** What is required **
Your output should be an exact copy of the records, with no pictures in it.

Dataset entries
>>>>>

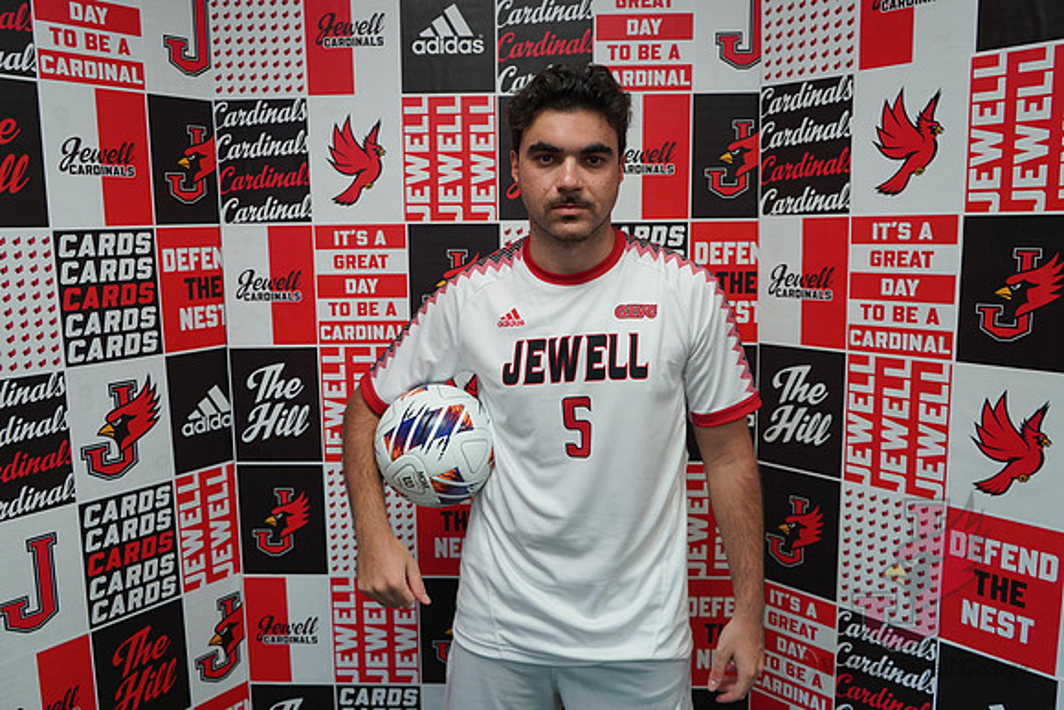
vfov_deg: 46.4
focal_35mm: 28
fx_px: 828
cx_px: 532
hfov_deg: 65.5
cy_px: 355
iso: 1000
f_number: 4
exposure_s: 1/160
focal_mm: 28
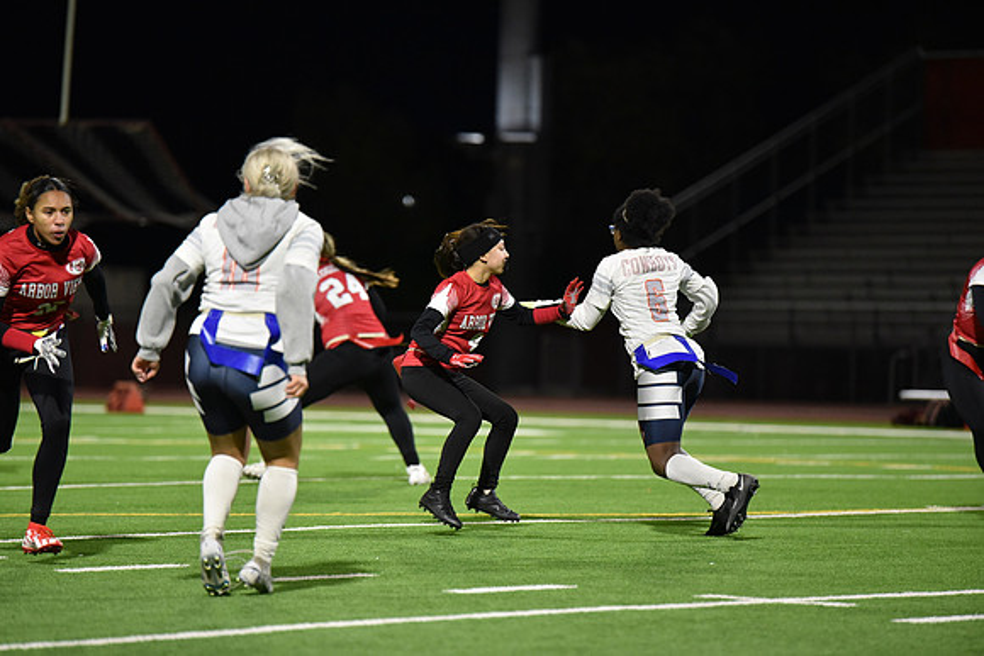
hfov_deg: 10.3
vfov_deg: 6.9
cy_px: 328
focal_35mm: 200
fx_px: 5468
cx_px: 492
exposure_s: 1/640
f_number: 2.8
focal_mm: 200
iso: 4500
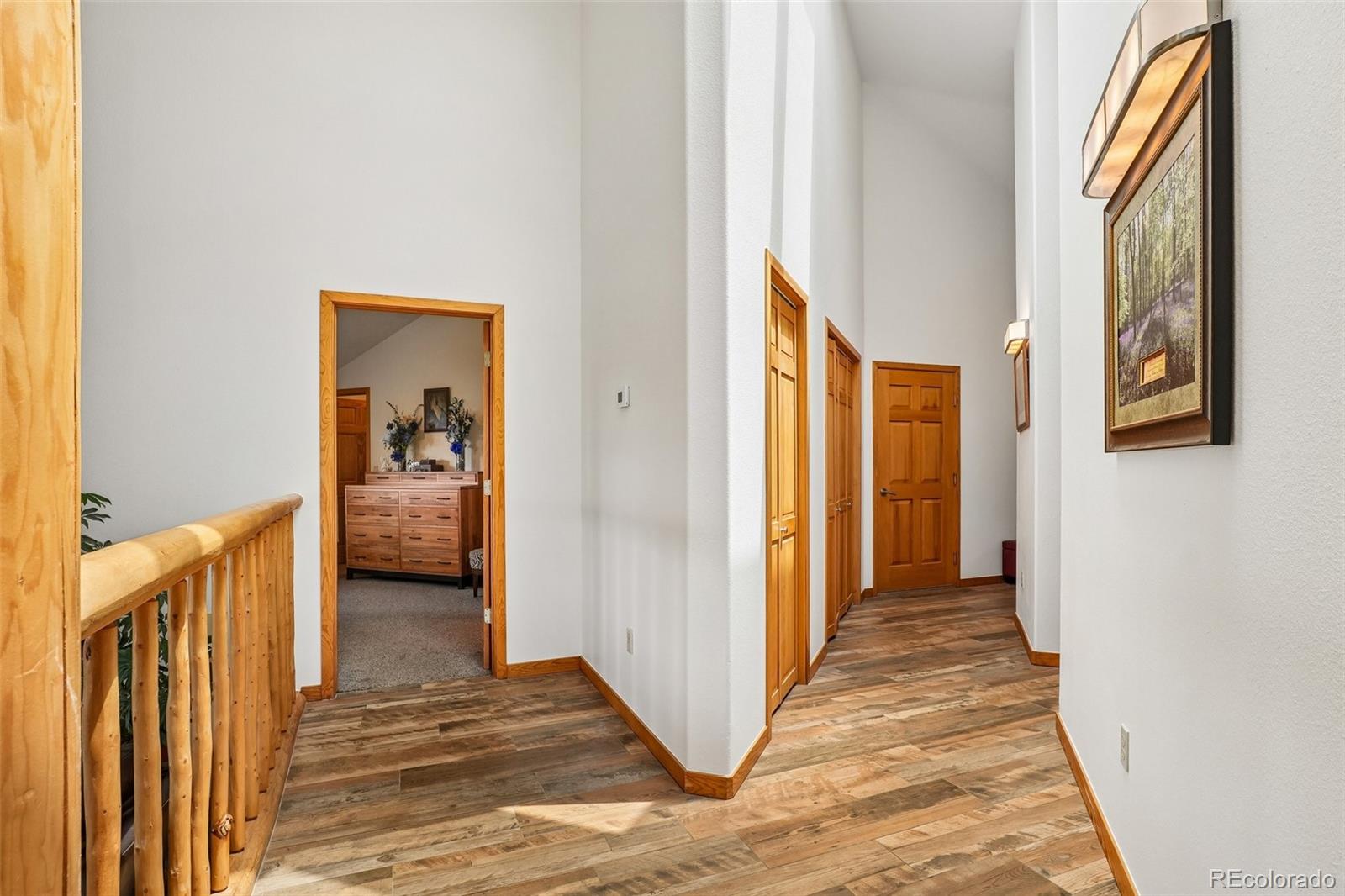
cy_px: 448
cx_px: 672
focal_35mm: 16
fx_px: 616
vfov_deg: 72.0
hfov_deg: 95.0
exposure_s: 1/30
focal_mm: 11
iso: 125
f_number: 8
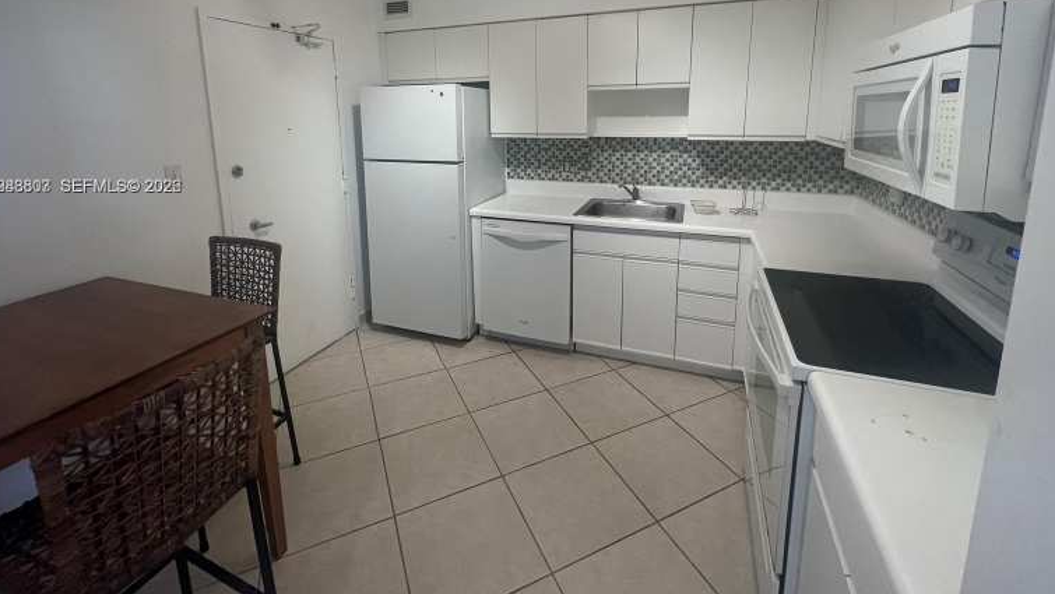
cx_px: 523
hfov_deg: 103.0
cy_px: 187
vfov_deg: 68.1
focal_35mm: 15
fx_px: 420
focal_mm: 1.57
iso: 160
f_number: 1.8
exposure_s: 1/120
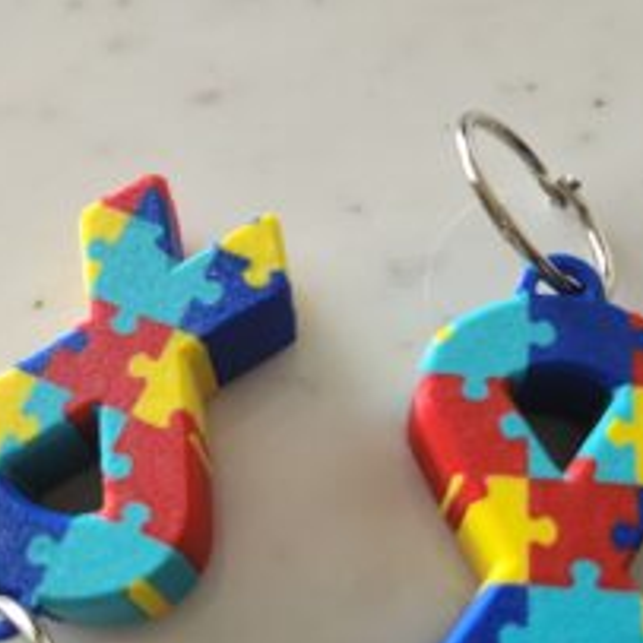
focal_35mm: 40
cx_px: 310
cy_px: 472
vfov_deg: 40.8
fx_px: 841
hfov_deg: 41.9
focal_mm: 5.4
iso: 250
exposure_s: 1/120
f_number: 1.8
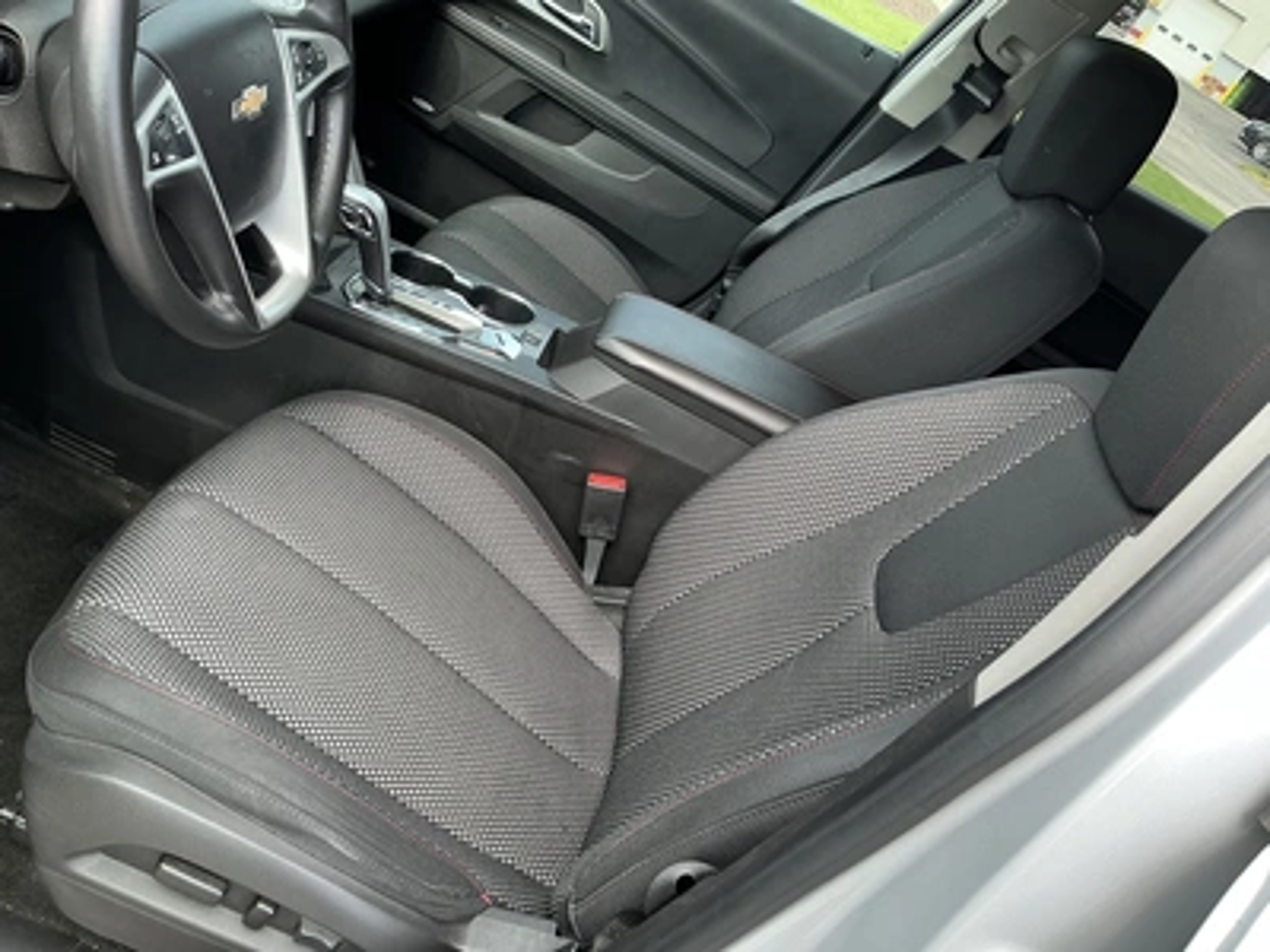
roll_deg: -33.6
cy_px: 476
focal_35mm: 28
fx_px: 1027
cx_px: 635
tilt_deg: -29.4
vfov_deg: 49.7
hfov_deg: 63.4
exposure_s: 1/122
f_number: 1.8
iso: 20
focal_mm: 3
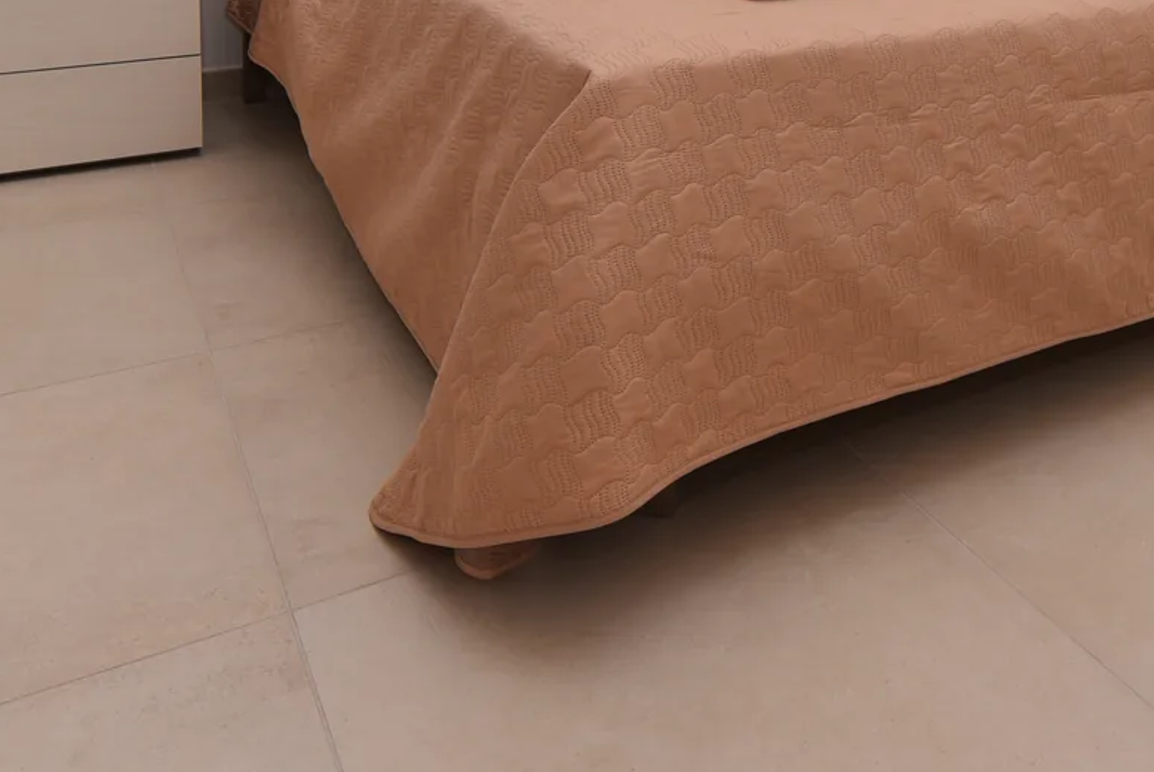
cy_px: -107
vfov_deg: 31.4
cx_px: 957
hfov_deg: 48.3
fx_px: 1187
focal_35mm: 37
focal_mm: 15
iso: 200
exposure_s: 1/160
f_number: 10
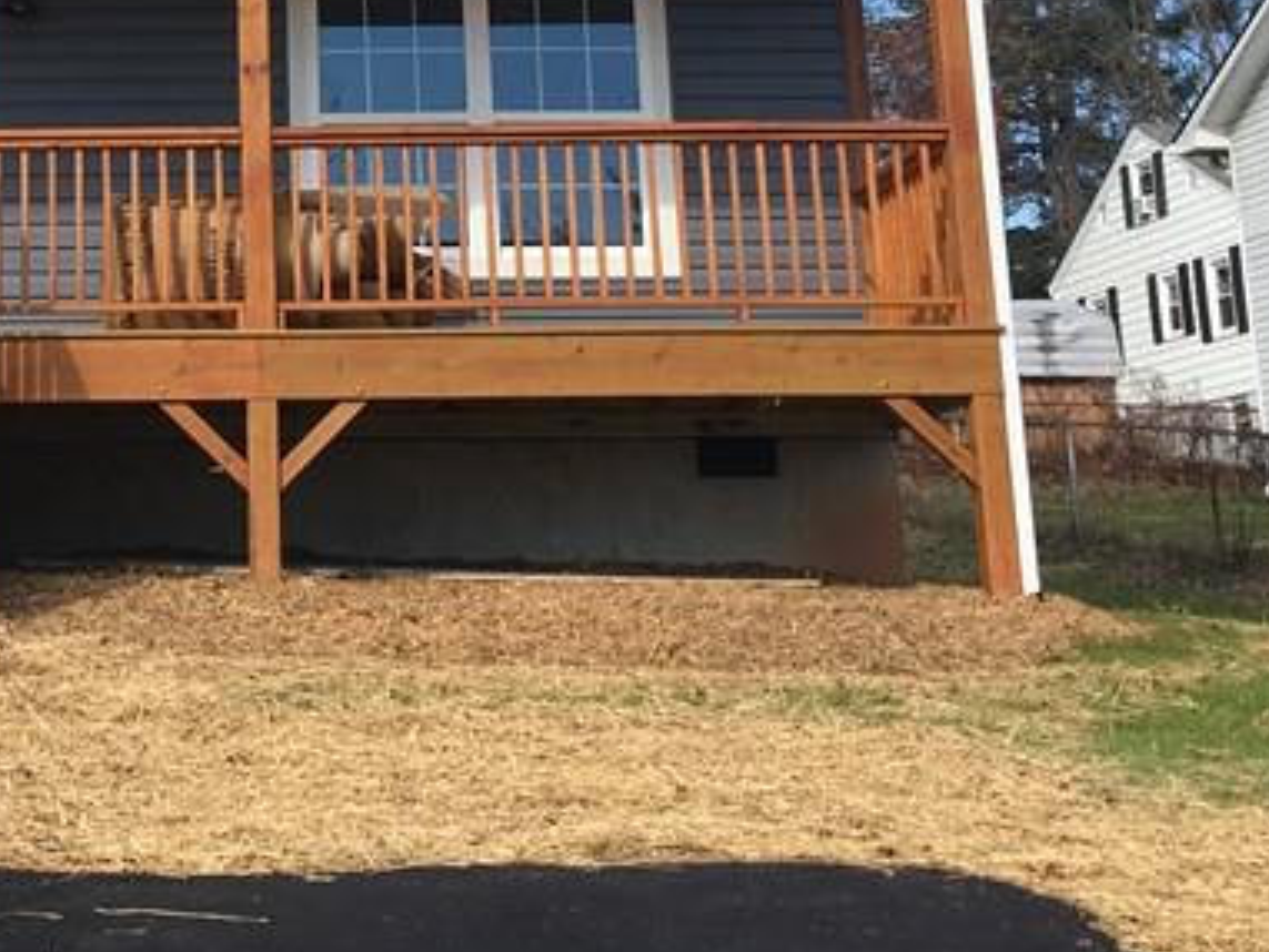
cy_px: -126
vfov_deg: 18.1
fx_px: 2860
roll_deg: +0.3
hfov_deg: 24.1
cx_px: 63
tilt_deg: +15.0
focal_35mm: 78
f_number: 2.2
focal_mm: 4.15
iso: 25
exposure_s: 1/732
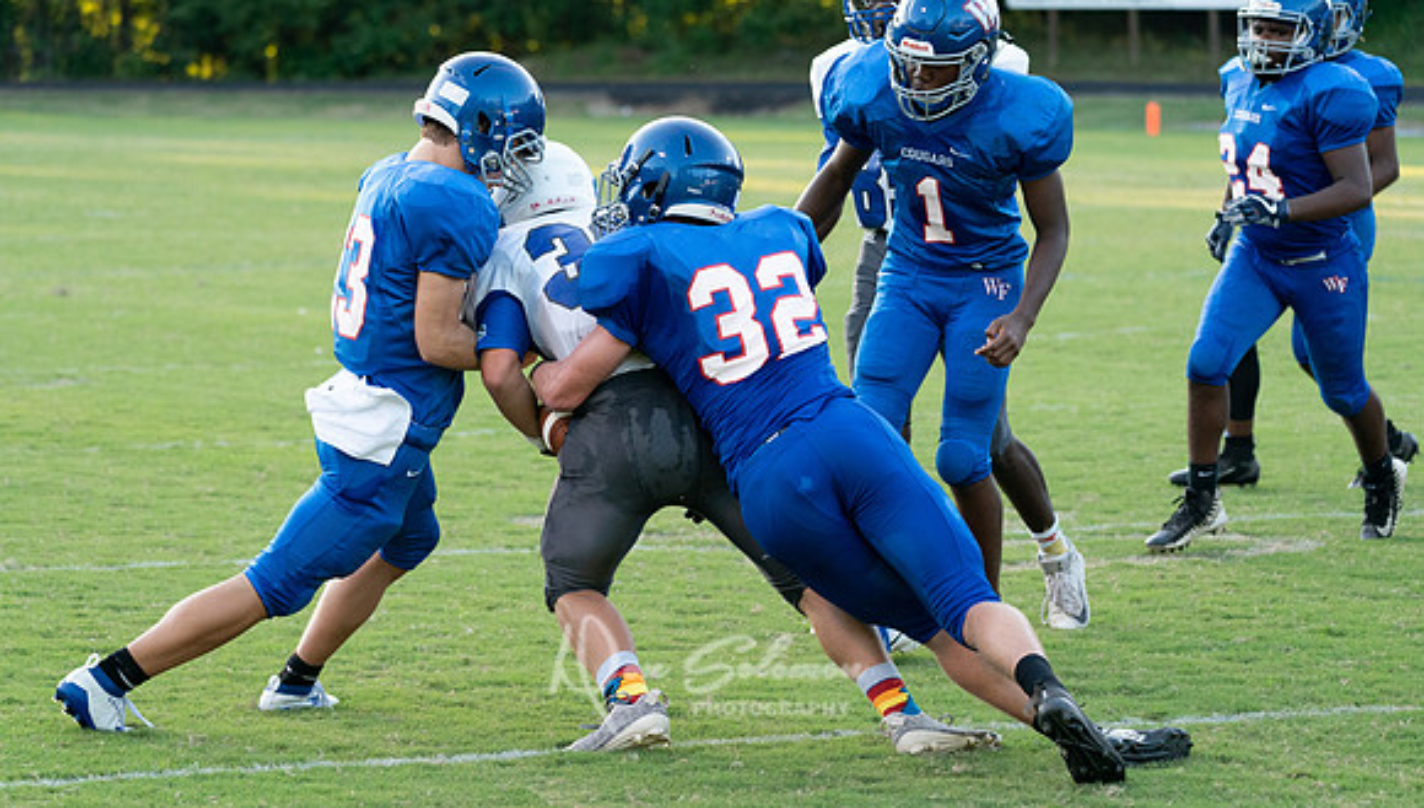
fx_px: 6159
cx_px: 675
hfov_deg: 13.2
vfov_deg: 7.5
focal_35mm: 163
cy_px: 480
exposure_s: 1/1000
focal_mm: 148
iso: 3200
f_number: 5.6
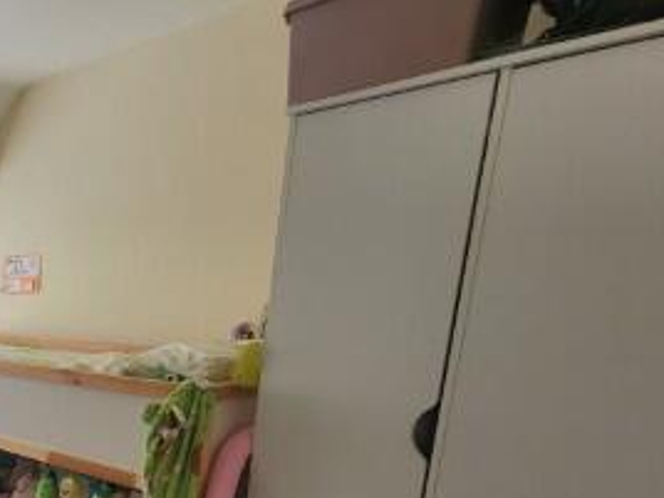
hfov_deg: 46.5
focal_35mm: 31
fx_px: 595
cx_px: -30
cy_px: 434
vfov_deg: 42.3
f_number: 2.2
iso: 40
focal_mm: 1.74
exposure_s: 1/100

<<<<<

** Answer section **
vfov_deg: 46.4
focal_35mm: 28
fx_px: 828
cx_px: 532
hfov_deg: 65.5
cy_px: 355
iso: 1000
f_number: 4
exposure_s: 1/160
focal_mm: 28
hfov_deg: 10.3
vfov_deg: 6.9
cy_px: 328
focal_35mm: 200
fx_px: 5468
cx_px: 492
exposure_s: 1/640
f_number: 2.8
focal_mm: 200
iso: 4500
cy_px: 448
cx_px: 672
focal_35mm: 16
fx_px: 616
vfov_deg: 72.0
hfov_deg: 95.0
exposure_s: 1/30
focal_mm: 11
iso: 125
f_number: 8
cx_px: 523
hfov_deg: 103.0
cy_px: 187
vfov_deg: 68.1
focal_35mm: 15
fx_px: 420
focal_mm: 1.57
iso: 160
f_number: 1.8
exposure_s: 1/120
focal_35mm: 40
cx_px: 310
cy_px: 472
vfov_deg: 40.8
fx_px: 841
hfov_deg: 41.9
focal_mm: 5.4
iso: 250
exposure_s: 1/120
f_number: 1.8
roll_deg: -33.6
cy_px: 476
focal_35mm: 28
fx_px: 1027
cx_px: 635
tilt_deg: -29.4
vfov_deg: 49.7
hfov_deg: 63.4
exposure_s: 1/122
f_number: 1.8
iso: 20
focal_mm: 3
cy_px: -107
vfov_deg: 31.4
cx_px: 957
hfov_deg: 48.3
fx_px: 1187
focal_35mm: 37
focal_mm: 15
iso: 200
exposure_s: 1/160
f_number: 10
cy_px: -126
vfov_deg: 18.1
fx_px: 2860
roll_deg: +0.3
hfov_deg: 24.1
cx_px: 63
tilt_deg: +15.0
focal_35mm: 78
f_number: 2.2
focal_mm: 4.15
iso: 25
exposure_s: 1/732
fx_px: 6159
cx_px: 675
hfov_deg: 13.2
vfov_deg: 7.5
focal_35mm: 163
cy_px: 480
exposure_s: 1/1000
focal_mm: 148
iso: 3200
f_number: 5.6
hfov_deg: 46.5
focal_35mm: 31
fx_px: 595
cx_px: -30
cy_px: 434
vfov_deg: 42.3
f_number: 2.2
iso: 40
focal_mm: 1.74
exposure_s: 1/100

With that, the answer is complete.